• **INSTRUCTIONS FOR THE TASK**: Return, unchanged, the lines of the data beginning with the line containing "175: (180, 113)" and continuing through the line containing "54: (79, 43)", with both of those lines included.

[Keypoint correspondence data]
= = = = =

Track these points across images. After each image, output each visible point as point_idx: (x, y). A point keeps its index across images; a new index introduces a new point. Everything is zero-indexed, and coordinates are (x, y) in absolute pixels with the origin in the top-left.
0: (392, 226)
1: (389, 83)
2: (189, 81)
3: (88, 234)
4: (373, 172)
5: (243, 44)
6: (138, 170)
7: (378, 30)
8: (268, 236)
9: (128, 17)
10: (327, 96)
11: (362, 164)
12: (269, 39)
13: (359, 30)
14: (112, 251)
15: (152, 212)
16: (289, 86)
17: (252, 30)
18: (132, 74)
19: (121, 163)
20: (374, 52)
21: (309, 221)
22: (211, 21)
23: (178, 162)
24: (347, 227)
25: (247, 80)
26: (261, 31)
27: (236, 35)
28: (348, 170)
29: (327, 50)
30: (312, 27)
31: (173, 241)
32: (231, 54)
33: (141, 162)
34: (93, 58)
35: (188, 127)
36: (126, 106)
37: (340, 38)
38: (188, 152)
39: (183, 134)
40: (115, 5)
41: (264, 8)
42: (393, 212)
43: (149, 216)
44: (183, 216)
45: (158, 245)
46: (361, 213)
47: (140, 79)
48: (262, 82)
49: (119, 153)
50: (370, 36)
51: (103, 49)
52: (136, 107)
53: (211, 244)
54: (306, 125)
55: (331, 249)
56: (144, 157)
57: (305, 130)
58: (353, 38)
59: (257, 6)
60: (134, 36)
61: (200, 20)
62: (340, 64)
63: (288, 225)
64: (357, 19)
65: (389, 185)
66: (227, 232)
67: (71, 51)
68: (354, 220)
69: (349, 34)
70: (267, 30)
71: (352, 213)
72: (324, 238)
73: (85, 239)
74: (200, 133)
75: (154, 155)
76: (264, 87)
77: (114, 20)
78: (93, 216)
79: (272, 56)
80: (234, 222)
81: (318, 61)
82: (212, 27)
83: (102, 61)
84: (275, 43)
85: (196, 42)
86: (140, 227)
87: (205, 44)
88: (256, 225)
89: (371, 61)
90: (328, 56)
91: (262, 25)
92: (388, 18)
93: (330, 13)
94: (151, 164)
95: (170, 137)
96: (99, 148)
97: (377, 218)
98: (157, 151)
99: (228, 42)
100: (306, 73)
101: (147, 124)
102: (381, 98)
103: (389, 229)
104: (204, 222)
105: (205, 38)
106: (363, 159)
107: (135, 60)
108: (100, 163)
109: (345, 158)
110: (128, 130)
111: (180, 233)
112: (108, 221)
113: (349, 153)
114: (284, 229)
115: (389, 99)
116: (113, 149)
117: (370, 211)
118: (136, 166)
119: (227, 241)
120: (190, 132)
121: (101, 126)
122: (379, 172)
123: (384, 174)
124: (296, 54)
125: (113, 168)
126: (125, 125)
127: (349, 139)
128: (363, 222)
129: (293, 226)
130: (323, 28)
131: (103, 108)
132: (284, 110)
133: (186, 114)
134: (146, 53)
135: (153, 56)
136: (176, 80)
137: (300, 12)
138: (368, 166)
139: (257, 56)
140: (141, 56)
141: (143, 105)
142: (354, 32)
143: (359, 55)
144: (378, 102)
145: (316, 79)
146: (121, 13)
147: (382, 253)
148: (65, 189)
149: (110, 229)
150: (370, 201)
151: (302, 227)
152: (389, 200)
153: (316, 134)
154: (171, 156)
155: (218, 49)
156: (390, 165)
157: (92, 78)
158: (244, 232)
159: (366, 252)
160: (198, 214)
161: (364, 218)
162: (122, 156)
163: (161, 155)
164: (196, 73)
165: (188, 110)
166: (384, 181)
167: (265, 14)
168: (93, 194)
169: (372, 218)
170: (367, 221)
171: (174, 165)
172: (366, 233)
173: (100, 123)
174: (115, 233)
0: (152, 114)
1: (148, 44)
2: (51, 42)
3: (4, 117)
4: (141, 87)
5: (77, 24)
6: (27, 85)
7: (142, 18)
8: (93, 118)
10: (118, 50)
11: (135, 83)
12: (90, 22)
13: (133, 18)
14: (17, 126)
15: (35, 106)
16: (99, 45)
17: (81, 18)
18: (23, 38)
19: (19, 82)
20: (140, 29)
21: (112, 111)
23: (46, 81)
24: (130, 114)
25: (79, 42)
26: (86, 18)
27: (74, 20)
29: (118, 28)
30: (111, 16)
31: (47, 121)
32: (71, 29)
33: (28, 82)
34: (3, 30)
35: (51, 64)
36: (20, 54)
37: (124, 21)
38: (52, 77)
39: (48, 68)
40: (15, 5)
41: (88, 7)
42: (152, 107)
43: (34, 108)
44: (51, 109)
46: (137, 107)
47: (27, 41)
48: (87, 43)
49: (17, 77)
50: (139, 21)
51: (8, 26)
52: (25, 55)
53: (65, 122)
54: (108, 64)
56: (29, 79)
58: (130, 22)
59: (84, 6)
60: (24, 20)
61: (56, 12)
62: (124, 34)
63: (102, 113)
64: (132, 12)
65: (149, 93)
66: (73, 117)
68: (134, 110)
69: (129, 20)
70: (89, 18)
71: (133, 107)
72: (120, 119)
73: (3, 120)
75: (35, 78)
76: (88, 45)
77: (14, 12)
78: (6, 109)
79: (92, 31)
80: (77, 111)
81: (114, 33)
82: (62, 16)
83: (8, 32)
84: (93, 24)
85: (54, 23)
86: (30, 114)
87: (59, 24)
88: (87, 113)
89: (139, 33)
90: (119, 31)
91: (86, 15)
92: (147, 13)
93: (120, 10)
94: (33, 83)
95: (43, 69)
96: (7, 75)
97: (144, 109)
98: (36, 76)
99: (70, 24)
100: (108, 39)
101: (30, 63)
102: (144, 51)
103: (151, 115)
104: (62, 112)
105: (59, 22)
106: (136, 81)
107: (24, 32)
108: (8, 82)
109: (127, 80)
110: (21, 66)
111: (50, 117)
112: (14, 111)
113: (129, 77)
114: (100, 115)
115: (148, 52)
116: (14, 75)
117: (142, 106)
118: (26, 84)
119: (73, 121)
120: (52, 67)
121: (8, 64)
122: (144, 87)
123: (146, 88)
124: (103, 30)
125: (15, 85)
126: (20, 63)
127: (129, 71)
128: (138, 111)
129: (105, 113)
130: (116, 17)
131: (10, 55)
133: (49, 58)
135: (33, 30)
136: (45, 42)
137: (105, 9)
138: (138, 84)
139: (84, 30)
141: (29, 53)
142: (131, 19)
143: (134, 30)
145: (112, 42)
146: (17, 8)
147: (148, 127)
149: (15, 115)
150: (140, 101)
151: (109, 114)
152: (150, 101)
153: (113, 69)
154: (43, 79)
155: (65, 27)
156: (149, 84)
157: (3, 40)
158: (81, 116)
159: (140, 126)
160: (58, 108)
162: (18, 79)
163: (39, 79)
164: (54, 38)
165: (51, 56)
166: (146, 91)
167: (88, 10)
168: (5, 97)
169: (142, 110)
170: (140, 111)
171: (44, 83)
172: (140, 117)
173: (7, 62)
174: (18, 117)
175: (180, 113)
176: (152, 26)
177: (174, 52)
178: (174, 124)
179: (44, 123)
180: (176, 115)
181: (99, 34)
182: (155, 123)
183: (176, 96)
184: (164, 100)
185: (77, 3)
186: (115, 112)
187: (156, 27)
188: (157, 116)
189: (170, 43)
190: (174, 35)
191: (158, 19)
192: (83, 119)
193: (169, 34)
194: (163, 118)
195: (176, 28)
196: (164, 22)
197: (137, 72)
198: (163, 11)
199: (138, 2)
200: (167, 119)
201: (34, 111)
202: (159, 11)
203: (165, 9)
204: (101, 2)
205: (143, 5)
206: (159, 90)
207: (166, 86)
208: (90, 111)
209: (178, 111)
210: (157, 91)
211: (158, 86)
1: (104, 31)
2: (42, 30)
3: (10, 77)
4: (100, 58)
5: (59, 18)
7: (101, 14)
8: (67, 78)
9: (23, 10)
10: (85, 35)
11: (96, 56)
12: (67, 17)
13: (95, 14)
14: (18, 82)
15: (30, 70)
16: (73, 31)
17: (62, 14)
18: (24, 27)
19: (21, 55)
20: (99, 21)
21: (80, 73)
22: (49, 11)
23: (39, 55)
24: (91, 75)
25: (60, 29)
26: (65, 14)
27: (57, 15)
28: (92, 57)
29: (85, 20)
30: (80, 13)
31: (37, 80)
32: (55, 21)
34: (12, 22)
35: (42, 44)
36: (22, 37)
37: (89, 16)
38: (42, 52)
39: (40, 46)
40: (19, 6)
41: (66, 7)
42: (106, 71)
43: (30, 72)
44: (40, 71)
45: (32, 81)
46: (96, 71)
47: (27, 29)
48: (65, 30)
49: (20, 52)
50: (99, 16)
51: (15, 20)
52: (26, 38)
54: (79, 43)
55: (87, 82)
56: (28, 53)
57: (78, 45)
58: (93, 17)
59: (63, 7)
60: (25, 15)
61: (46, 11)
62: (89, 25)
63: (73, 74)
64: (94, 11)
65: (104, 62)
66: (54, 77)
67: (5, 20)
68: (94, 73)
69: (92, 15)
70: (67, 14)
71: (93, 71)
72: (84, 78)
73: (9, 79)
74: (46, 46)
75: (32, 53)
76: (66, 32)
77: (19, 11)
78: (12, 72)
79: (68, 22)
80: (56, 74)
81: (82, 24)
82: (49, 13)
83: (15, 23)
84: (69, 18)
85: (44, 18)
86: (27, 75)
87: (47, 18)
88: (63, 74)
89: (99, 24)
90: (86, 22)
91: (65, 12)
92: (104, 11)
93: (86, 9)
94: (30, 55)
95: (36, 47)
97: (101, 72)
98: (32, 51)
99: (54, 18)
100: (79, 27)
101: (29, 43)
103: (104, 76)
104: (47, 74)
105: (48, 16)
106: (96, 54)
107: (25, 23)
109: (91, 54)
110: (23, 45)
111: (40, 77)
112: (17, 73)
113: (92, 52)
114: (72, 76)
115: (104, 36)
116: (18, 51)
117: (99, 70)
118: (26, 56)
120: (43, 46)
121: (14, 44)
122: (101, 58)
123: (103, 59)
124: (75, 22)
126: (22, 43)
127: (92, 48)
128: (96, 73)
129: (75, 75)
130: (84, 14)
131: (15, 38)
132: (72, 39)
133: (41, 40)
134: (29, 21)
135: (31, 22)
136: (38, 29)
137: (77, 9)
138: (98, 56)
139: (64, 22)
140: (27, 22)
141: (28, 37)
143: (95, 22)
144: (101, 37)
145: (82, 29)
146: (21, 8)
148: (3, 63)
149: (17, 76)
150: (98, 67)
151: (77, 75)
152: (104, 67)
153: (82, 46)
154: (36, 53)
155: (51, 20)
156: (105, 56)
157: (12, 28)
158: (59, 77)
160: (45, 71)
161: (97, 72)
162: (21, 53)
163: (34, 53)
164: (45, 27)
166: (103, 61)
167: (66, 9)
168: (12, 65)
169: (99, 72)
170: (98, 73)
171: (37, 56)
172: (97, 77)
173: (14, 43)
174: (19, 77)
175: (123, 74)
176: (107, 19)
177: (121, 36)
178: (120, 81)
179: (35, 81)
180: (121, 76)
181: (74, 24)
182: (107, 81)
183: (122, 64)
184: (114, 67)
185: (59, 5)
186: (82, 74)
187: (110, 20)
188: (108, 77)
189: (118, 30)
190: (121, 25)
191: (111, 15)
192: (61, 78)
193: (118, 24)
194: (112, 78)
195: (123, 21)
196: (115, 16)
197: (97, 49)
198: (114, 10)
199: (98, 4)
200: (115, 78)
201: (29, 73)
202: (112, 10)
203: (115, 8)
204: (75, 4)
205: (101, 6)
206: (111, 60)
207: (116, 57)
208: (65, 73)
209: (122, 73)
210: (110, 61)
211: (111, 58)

= = = = =

• **TASK RESPONSE**:
175: (180, 113)
176: (152, 26)
177: (174, 52)
178: (174, 124)
179: (44, 123)
180: (176, 115)
181: (99, 34)
182: (155, 123)
183: (176, 96)
184: (164, 100)
185: (77, 3)
186: (115, 112)
187: (156, 27)
188: (157, 116)
189: (170, 43)
190: (174, 35)
191: (158, 19)
192: (83, 119)
193: (169, 34)
194: (163, 118)
195: (176, 28)
196: (164, 22)
197: (137, 72)
198: (163, 11)
199: (138, 2)
200: (167, 119)
201: (34, 111)
202: (159, 11)
203: (165, 9)
204: (101, 2)
205: (143, 5)
206: (159, 90)
207: (166, 86)
208: (90, 111)
209: (178, 111)
210: (157, 91)
211: (158, 86)
1: (104, 31)
2: (42, 30)
3: (10, 77)
4: (100, 58)
5: (59, 18)
7: (101, 14)
8: (67, 78)
9: (23, 10)
10: (85, 35)
11: (96, 56)
12: (67, 17)
13: (95, 14)
14: (18, 82)
15: (30, 70)
16: (73, 31)
17: (62, 14)
18: (24, 27)
19: (21, 55)
20: (99, 21)
21: (80, 73)
22: (49, 11)
23: (39, 55)
24: (91, 75)
25: (60, 29)
26: (65, 14)
27: (57, 15)
28: (92, 57)
29: (85, 20)
30: (80, 13)
31: (37, 80)
32: (55, 21)
34: (12, 22)
35: (42, 44)
36: (22, 37)
37: (89, 16)
38: (42, 52)
39: (40, 46)
40: (19, 6)
41: (66, 7)
42: (106, 71)
43: (30, 72)
44: (40, 71)
45: (32, 81)
46: (96, 71)
47: (27, 29)
48: (65, 30)
49: (20, 52)
50: (99, 16)
51: (15, 20)
52: (26, 38)
54: (79, 43)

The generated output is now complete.